Kutipan Bacaan:
# # # # #

Jejaring Media Sosial dan Propaganda Berbahaya

Jejaring Media Sosial dan Propaganda Berbahaya

KOTA Medan lagi. Rabbial Muslim Nasution, seorang pengendara yang diduga berprofesi sebagai ojek online dari jaket yang digunakannya, mengakibatkan enam orang terluka setelah bom yang dililitkan ke tubuhnya meledak di kantor Mapolrestabes Medan, Rabu (13/11) lalu. Pelaku disinyalir belajar merakit bom melalui kanal media sosial yang dia ikuti.

Beragam platform media sosial yang berisi tentang propaganda radikalisme tidak dipungkiri cukup mudah ditemukan. Dan jelas acapkali memiliki keterkaitan dengan berbagai perisitiwa pengeboman yang terjadi di tanah air dan di tempat lainnya.

Jika kemudian seseorang menemukan hal-hal yang tidak biasa dari dunia maya (seperti yang kita semua sering juga lakukan), pertanyaannya kemudian adalah apakah kita secara personal akan mengikuti konten tersebut atau tidak.

# # # # #

[Catatan dari sebuah kumpulan data]

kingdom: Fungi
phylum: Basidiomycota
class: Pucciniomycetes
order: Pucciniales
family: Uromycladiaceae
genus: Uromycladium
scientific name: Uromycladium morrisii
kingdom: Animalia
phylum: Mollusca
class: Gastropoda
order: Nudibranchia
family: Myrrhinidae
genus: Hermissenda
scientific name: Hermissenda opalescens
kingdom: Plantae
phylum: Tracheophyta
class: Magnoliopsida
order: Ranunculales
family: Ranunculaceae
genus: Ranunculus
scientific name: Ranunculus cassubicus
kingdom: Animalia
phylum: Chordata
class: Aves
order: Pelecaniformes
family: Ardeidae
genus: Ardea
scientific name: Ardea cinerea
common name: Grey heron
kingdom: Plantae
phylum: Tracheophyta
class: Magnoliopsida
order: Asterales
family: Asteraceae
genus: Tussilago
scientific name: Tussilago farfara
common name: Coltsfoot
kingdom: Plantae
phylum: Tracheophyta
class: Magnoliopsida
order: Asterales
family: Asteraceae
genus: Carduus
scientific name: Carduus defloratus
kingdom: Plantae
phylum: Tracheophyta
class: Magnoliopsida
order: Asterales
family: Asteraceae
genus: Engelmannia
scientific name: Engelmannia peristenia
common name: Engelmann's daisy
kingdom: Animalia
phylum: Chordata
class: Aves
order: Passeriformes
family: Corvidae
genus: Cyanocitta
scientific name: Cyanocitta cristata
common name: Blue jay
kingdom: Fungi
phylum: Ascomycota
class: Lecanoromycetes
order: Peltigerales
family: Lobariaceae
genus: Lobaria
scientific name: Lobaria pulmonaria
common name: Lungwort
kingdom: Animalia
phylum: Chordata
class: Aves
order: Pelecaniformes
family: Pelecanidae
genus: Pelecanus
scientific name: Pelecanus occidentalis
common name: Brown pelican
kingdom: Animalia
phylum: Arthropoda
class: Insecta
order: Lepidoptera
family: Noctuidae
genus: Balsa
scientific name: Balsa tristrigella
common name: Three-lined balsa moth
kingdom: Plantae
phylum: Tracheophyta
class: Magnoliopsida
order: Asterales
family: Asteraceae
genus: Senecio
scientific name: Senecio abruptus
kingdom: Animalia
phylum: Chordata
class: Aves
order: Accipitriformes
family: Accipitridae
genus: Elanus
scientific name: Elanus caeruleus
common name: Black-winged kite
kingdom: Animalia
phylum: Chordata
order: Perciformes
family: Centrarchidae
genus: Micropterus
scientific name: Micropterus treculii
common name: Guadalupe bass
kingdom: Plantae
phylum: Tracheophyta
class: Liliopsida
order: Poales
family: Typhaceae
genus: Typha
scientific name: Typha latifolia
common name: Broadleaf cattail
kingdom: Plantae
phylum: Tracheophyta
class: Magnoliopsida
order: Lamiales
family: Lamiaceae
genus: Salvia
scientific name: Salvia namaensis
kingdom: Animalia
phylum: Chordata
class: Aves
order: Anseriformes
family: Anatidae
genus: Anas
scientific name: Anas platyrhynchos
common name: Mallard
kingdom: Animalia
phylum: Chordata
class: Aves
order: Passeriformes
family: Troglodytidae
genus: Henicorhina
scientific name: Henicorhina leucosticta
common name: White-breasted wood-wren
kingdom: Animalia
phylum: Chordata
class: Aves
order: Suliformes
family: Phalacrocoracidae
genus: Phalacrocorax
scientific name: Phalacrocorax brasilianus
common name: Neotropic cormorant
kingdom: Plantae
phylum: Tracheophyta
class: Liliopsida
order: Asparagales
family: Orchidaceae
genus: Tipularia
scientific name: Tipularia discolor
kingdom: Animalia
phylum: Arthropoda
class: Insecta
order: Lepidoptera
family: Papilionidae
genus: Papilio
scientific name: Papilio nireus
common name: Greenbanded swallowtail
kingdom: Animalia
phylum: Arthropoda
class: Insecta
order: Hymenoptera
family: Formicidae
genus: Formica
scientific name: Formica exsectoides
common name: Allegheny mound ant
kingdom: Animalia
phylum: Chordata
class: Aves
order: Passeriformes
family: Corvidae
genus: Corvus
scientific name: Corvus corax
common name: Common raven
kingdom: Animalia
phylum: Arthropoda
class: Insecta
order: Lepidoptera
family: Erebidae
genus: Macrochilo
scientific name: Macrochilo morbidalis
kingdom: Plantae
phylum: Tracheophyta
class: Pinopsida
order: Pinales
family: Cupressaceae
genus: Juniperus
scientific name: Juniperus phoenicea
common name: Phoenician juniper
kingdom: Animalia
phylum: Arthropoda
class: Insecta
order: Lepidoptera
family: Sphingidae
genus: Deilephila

# # # # #

Perintah Tugas 1:
Tulis ulang catatan dari awal sampai baris yang memuat "family: Centrarchidae", termasuk baris itu, dengan menukar setiap "scientific name" menjadi "species" tanpa mengubah bagian lain.
Perintah Tugas 2:
Lanjutkan kutipan tentang media sosial dan propaganda dari titik terakhirnya.
Kutipan dan catatan ini diambil dari sumber yang berlainan.

Hasil Latihan 1:
kingdom: Fungi
phylum: Basidiomycota
class: Pucciniomycetes
order: Pucciniales
family: Uromycladiaceae
genus: Uromycladium
species: Uromycladium morrisii
kingdom: Animalia
phylum: Mollusca
class: Gastropoda
order: Nudibranchia
family: Myrrhinidae
genus: Hermissenda
species: Hermissenda opalescens
kingdom: Plantae
phylum: Tracheophyta
class: Magnoliopsida
order: Ranunculales
family: Ranunculaceae
genus: Ranunculus
species: Ranunculus cassubicus
kingdom: Animalia
phylum: Chordata
class: Aves
order: Pelecaniformes
family: Ardeidae
genus: Ardea
species: Ardea cinerea
common name: Grey heron
kingdom: Plantae
phylum: Tracheophyta
class: Magnoliopsida
order: Asterales
family: Asteraceae
genus: Tussilago
species: Tussilago farfara
common name: Coltsfoot
kingdom: Plantae
phylum: Tracheophyta
class: Magnoliopsida
order: Asterales
family: Asteraceae
genus: Carduus
species: Carduus defloratus
kingdom: Plantae
phylum: Tracheophyta
class: Magnoliopsida
order: Asterales
family: Asteraceae
genus: Engelmannia
species: Engelmannia peristenia
common name: Engelmann's daisy
kingdom: Animalia
phylum: Chordata
class: Aves
order: Passeriformes
family: Corvidae
genus: Cyanocitta
species: Cyanocitta cristata
common name: Blue jay
kingdom: Fungi
phylum: Ascomycota
class: Lecanoromycetes
order: Peltigerales
family: Lobariaceae
genus: Lobaria
species: Lobaria pulmonaria
common name: Lungwort
kingdom: Animalia
phylum: Chordata
class: Aves
order: Pelecaniformes
family: Pelecanidae
genus: Pelecanus
species: Pelecanus occidentalis
common name: Brown pelican
kingdom: Animalia
phylum: Arthropoda
class: Insecta
order: Lepidoptera
family: Noctuidae
genus: Balsa
species: Balsa tristrigella
common name: Three-lined balsa moth
kingdom: Plantae
phylum: Tracheophyta
class: Magnoliopsida
order: Asterales
family: Asteraceae
genus: Senecio
species: Senecio abruptus
kingdom: Animalia
phylum: Chordata
class: Aves
order: Accipitriformes
family: Accipitridae
genus: Elanus
species: Elanus caeruleus
common name: Black-winged kite
kingdom: Animalia
phylum: Chordata
order: Perciformes
family: Centrarchidae

Hasil Latihan 2:
Semua itu tentunya tergantung pada jawaban masing-masing individu. Namun, hal ini juga mengarah pada satu pertanyaan penting bagi kita semua: Bagaimana terorisme masih berkembang dengan sangat mudah secara online?

Jawabannya tersimpul pada dua hal.

Yang pertama adalah bahwa kondisi ini sudah terlanjur parah, mengerikan dan tidak mungkin lagi diperbaiki. Dimana Pemerintah Indonesia, dengan segala kekuatan dan kemampuannya, telah dibuat tidak berdaya menghadapi masifnya propaganda terorisme yang luar biasa licik.

Badan Nasional Penanggulangan Terorisme (BNPT) yang merupakan lembaga pemerintah yang bertanggung jawab penuh untuk mengkonter propaganda terorisme. Didirikan sejak tahun 2010 lalu. Badan ini juga bertugas memerangi paham radikalisme yang bertebaran di dunia maya.

Namun masalahnya, BNPT dan badan-badan penanggulangan terorisme lainnya nampak kalah dalam konteks jangkauan pesannya, daripada akun-akun kelompok yang mendukung gerakan radikalisme ini.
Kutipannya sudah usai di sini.